** start of SUPPLIED DATA **

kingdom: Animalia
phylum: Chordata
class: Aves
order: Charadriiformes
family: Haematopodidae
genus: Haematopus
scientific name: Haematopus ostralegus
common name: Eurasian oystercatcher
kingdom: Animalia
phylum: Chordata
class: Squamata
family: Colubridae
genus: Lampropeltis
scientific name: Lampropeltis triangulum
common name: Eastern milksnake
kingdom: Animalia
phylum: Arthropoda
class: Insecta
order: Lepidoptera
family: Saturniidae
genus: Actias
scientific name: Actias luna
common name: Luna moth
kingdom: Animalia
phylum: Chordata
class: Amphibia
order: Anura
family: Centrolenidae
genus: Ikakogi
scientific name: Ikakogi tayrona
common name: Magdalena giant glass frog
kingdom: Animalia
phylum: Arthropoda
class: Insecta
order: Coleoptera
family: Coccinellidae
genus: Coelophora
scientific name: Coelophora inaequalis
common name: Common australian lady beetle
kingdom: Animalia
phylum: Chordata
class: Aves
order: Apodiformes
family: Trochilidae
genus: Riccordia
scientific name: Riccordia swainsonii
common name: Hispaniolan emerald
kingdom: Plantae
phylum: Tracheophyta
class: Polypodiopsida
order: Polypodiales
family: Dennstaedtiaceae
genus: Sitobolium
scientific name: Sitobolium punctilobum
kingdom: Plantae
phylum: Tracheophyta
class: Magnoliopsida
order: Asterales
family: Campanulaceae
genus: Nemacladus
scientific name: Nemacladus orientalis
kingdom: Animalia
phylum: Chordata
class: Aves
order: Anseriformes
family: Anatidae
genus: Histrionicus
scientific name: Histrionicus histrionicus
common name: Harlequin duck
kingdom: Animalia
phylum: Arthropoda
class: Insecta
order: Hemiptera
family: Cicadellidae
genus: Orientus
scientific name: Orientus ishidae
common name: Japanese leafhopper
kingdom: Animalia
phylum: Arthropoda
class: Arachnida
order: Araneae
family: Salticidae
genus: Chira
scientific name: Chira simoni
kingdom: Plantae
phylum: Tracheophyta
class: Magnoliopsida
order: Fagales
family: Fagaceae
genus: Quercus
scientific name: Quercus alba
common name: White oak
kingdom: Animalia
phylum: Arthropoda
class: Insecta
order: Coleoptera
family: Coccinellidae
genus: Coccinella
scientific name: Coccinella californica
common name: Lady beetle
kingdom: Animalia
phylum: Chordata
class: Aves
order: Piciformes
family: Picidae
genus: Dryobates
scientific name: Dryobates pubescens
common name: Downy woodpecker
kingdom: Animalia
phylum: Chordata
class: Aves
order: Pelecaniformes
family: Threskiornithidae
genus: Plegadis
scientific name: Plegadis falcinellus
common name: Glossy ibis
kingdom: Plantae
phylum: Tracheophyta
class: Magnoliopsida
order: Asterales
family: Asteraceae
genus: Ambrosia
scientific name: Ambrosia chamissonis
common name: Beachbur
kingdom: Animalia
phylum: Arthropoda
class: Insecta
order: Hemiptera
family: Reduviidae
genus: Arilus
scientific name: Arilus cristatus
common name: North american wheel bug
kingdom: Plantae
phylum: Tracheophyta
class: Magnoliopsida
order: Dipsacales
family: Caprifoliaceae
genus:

** end of SUPPLIED DATA **

_YOUR OBJECTIVE_
Would you reproduce every line of the records above word for word?

_SOLUTION_
kingdom: Animalia
phylum: Chordata
class: Aves
order: Charadriiformes
family: Haematopodidae
genus: Haematopus
scientific name: Haematopus ostralegus
common name: Eurasian oystercatcher
kingdom: Animalia
phylum: Chordata
class: Squamata
family: Colubridae
genus: Lampropeltis
scientific name: Lampropeltis triangulum
common name: Eastern milksnake
kingdom: Animalia
phylum: Arthropoda
class: Insecta
order: Lepidoptera
family: Saturniidae
genus: Actias
scientific name: Actias luna
common name: Luna moth
kingdom: Animalia
phylum: Chordata
class: Amphibia
order: Anura
family: Centrolenidae
genus: Ikakogi
scientific name: Ikakogi tayrona
common name: Magdalena giant glass frog
kingdom: Animalia
phylum: Arthropoda
class: Insecta
order: Coleoptera
family: Coccinellidae
genus: Coelophora
scientific name: Coelophora inaequalis
common name: Common australian lady beetle
kingdom: Animalia
phylum: Chordata
class: Aves
order: Apodiformes
family: Trochilidae
genus: Riccordia
scientific name: Riccordia swainsonii
common name: Hispaniolan emerald
kingdom: Plantae
phylum: Tracheophyta
class: Polypodiopsida
order: Polypodiales
family: Dennstaedtiaceae
genus: Sitobolium
scientific name: Sitobolium punctilobum
kingdom: Plantae
phylum: Tracheophyta
class: Magnoliopsida
order: Asterales
family: Campanulaceae
genus: Nemacladus
scientific name: Nemacladus orientalis
kingdom: Animalia
phylum: Chordata
class: Aves
order: Anseriformes
family: Anatidae
genus: Histrionicus
scientific name: Histrionicus histrionicus
common name: Harlequin duck
kingdom: Animalia
phylum: Arthropoda
class: Insecta
order: Hemiptera
family: Cicadellidae
genus: Orientus
scientific name: Orientus ishidae
common name: Japanese leafhopper
kingdom: Animalia
phylum: Arthropoda
class: Arachnida
order: Araneae
family: Salticidae
genus: Chira
scientific name: Chira simoni
kingdom: Plantae
phylum: Tracheophyta
class: Magnoliopsida
order: Fagales
family: Fagaceae
genus: Quercus
scientific name: Quercus alba
common name: White oak
kingdom: Animalia
phylum: Arthropoda
class: Insecta
order: Coleoptera
family: Coccinellidae
genus: Coccinella
scientific name: Coccinella californica
common name: Lady beetle
kingdom: Animalia
phylum: Chordata
class: Aves
order: Piciformes
family: Picidae
genus: Dryobates
scientific name: Dryobates pubescens
common name: Downy woodpecker
kingdom: Animalia
phylum: Chordata
class: Aves
order: Pelecaniformes
family: Threskiornithidae
genus: Plegadis
scientific name: Plegadis falcinellus
common name: Glossy ibis
kingdom: Plantae
phylum: Tracheophyta
class: Magnoliopsida
order: Asterales
family: Asteraceae
genus: Ambrosia
scientific name: Ambrosia chamissonis
common name: Beachbur
kingdom: Animalia
phylum: Arthropoda
class: Insecta
order: Hemiptera
family: Reduviidae
genus: Arilus
scientific name: Arilus cristatus
common name: North american wheel bug
kingdom: Plantae
phylum: Tracheophyta
class: Magnoliopsida
order: Dipsacales
family: Caprifoliaceae
genus:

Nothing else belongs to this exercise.